== TEXT PROVIDED ==
== == ==

It’s the one thing that will change the direction and pace of every aspect of the new economy in 2001. Bandwidth will help define how fast businesses transform, and PC and software growth, and whether our software exports keep up their blistering growth or slow down, and whether India becomes a really significant player in back-end or IT-enabled services…

This year will see some of the infrastructure projects go live—including right-of-way owners deploying bandwidth capacity. Most of India’s bandwidth is satellite-derived or satellite-routed—even when it comes in from sub-oceanic fiber. This is expensive and will change rapidly in 2001. By the end of this year, Dataquest expects that well over half the national bandwidth will be served entirely through fiber and copper, with no satellite hops anywhere. (Next year, when additional private fiber landings go live, this will again jump up—to over three-quarters.)

In 2001, corporates will begin using Internet bandwidth as a strategic business resource (VSNL so far has sold a mere 3,000 64 kbps-equivalent channels of Internet capacity). And convergence is the inevitable twin. All the more so where bandwidth is not abundant and plentiful. When you lay fiber, you have to optimally use it—for voice, data, video. In the way so far have been archaic restrictions on the interconnect of networks, on running voice over IP, and more. These will go. By end-2001, this is what enterprises will be able to do, at least in Delhi and Mumbai and locations where basic services operators are active:

  • Applying for 100 phone lines? No more 100 pairs of copper and year-long waits for "hunting" numbers that drop dead. You’ll get fiber or copper E1 lines, with multiple channels. Increasing capacity will be a matter of activating extra channels.

== == ==

== YOUR TASKS ==
[1] Update the bandwidth text from "In 2001, corporates" up to and including "activating extra channels.", putting "Bangalore" wherever "Delhi" appears.
[2] According to the bandwidth text, how many 64 kbps-equivalent channels of Internet capacity has VSNL sold so far?
[3] Based on the bandwidth text, why is convergence the inevitable twin of corporate use of Internet bandwidth?

== == ==

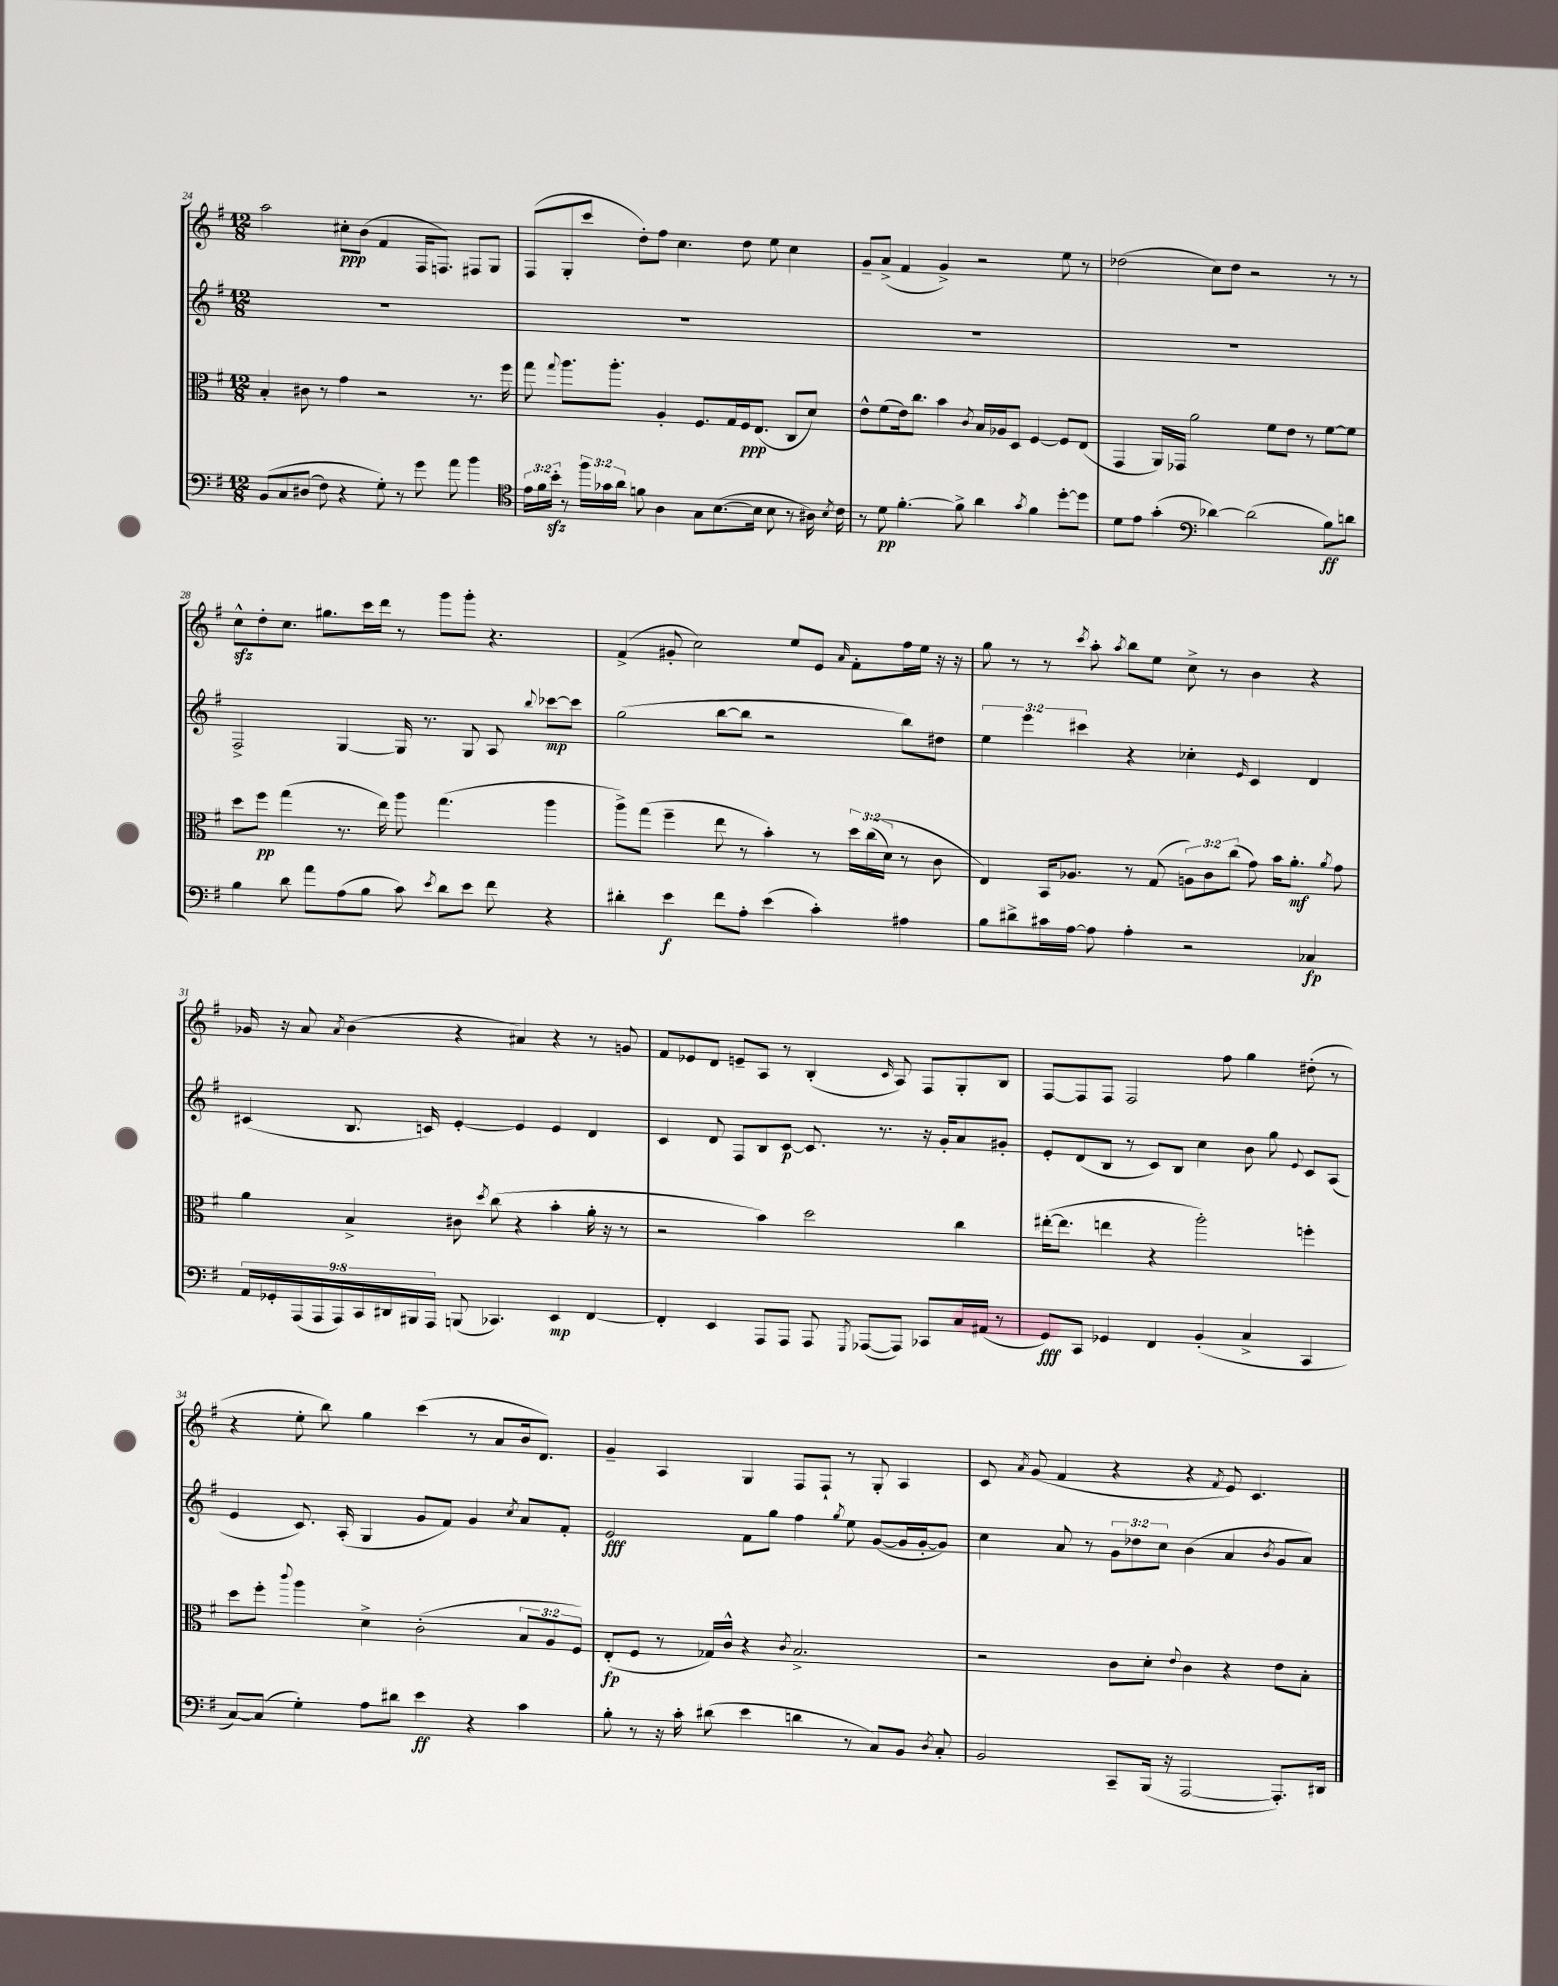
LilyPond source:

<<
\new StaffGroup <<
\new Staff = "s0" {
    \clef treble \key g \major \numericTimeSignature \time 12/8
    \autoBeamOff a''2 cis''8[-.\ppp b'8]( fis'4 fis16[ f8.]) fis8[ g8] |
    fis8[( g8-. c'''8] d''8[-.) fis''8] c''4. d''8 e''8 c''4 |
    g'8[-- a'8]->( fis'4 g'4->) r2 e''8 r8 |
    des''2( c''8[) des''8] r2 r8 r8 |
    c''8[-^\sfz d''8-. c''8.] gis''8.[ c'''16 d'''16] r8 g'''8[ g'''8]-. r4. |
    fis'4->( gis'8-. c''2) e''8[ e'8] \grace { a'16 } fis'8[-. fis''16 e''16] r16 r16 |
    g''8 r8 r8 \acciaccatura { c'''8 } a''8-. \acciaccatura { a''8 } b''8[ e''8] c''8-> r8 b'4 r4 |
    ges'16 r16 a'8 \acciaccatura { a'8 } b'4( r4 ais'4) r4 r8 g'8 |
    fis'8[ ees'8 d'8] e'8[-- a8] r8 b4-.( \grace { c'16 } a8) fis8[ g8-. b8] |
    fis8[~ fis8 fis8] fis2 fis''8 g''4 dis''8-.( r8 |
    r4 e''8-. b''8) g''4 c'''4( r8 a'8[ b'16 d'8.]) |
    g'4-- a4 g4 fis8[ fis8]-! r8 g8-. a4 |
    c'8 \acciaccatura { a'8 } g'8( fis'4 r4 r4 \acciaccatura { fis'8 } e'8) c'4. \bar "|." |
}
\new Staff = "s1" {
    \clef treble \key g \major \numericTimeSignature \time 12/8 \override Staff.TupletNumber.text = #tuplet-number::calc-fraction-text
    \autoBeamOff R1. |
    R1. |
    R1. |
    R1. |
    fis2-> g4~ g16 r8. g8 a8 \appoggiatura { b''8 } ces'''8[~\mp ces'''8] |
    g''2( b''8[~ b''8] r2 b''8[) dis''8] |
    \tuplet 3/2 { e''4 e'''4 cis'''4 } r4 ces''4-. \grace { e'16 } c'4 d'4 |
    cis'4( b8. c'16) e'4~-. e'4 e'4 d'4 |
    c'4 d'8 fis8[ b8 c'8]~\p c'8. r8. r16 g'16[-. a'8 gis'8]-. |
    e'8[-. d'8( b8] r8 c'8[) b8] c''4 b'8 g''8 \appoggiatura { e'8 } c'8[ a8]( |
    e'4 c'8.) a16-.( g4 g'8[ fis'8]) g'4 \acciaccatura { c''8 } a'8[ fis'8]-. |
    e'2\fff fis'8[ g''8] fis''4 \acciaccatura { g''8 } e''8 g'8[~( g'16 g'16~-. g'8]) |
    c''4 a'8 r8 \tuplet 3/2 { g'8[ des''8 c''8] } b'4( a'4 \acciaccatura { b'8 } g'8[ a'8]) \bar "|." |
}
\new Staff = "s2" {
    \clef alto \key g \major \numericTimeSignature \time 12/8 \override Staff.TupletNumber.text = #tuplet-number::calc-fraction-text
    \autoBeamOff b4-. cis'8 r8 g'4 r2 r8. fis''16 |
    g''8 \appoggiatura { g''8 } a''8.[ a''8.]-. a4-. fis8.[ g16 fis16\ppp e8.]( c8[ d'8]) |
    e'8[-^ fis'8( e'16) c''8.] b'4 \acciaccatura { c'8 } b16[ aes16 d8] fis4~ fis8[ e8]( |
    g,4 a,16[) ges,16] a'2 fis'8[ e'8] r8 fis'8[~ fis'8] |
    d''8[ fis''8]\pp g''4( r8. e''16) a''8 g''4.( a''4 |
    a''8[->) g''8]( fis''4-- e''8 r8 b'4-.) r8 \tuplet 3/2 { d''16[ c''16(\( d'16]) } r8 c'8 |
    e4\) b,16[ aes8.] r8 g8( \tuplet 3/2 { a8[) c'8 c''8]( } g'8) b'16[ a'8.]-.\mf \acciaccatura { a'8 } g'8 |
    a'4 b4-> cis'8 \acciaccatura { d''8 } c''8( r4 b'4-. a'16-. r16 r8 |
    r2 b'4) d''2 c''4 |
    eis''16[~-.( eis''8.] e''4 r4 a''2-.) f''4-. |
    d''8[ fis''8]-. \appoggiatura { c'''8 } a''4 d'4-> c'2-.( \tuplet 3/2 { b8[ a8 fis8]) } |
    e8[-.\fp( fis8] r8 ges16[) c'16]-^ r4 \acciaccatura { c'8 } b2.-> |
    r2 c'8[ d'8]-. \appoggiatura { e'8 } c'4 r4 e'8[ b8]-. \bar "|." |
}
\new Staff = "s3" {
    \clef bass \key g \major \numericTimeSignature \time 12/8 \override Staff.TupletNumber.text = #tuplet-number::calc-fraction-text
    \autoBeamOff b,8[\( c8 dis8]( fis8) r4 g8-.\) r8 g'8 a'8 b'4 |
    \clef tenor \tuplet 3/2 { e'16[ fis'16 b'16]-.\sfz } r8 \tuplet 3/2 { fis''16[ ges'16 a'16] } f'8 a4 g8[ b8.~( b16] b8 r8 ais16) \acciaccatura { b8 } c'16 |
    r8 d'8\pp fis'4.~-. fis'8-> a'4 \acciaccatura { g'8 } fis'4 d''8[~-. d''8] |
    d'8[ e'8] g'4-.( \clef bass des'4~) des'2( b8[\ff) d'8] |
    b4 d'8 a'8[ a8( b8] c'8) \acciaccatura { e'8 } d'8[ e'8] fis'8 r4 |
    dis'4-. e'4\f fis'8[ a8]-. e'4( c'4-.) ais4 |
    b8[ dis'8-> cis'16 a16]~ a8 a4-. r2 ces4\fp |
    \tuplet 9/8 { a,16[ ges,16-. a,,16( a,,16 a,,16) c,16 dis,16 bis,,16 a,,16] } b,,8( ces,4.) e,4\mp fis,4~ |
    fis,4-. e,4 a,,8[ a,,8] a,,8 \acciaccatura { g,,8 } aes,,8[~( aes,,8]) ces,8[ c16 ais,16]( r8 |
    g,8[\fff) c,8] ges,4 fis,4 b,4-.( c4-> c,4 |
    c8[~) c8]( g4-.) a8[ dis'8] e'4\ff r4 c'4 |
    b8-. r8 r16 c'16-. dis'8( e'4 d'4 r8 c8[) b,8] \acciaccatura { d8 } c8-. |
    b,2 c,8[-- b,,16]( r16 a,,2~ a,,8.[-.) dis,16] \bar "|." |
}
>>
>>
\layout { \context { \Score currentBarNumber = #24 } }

== == ==

== SOLVED TASKS ==
[1]
In 2001, corporates will begin using Internet bandwidth as a strategic business resource (VSNL so far has sold a mere 3,000 64 kbps-equivalent channels of Internet capacity). And convergence is the inevitable twin. All the more so where bandwidth is not abundant and plentiful. When you lay fiber, you have to optimally use it—for voice, data, video. In the way so far have been archaic restrictions on the interconnect of networks, on running voice over IP, and more. These will go. By end-2001, this is what enterprises will be able to do, at least in Bangalore and Mumbai and locations where basic services operators are active:

  • Applying for 100 phone lines? No more 100 pairs of copper and year-long waits for "hunting" numbers that drop dead. You’ll get fiber or copper E1 lines, with multiple channels. Increasing capacity will be a matter of activating extra channels.

[2] A mere 3,000.

[3] Once fiber is laid, it has to be used optimally, carrying voice, data and video together. This matters all the more where bandwidth is not abundant and plentiful.